# AIM OF THE EXERCISE:
From the entries below, reproduce exactly the line containing "553 171 1.57", the line containing "349 160 1.45", and every line in between, with nothing added.

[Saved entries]
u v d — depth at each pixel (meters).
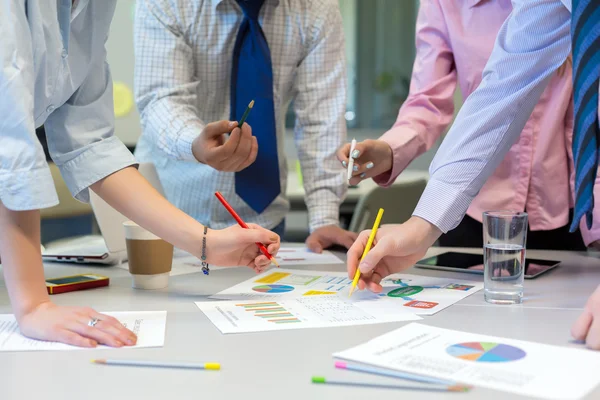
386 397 0.67
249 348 0.83
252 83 1.69
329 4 1.78
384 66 3.95
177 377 0.73
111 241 1.41
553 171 1.57
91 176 1.14
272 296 1.13
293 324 0.94
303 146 1.81
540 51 1.14
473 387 0.69
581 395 0.67
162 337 0.88
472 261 1.42
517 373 0.73
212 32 1.67
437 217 1.16
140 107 1.70
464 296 1.12
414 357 0.78
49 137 1.17
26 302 0.91
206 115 1.81
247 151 1.49
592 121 1.01
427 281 1.25
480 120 1.19
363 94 3.98
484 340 0.85
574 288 1.18
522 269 1.08
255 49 1.67
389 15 3.90
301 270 1.37
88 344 0.84
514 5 1.18
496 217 1.06
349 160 1.45
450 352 0.80
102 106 1.19
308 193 1.82
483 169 1.18
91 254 1.41
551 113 1.53
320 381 0.71
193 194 1.83
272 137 1.71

# ANSWER TO THIS PROBLEM:
553 171 1.57
91 176 1.14
272 296 1.13
293 324 0.94
303 146 1.81
540 51 1.14
473 387 0.69
581 395 0.67
162 337 0.88
472 261 1.42
517 373 0.73
212 32 1.67
437 217 1.16
140 107 1.70
464 296 1.12
414 357 0.78
49 137 1.17
26 302 0.91
206 115 1.81
247 151 1.49
592 121 1.01
427 281 1.25
480 120 1.19
363 94 3.98
484 340 0.85
574 288 1.18
522 269 1.08
255 49 1.67
389 15 3.90
301 270 1.37
88 344 0.84
514 5 1.18
496 217 1.06
349 160 1.45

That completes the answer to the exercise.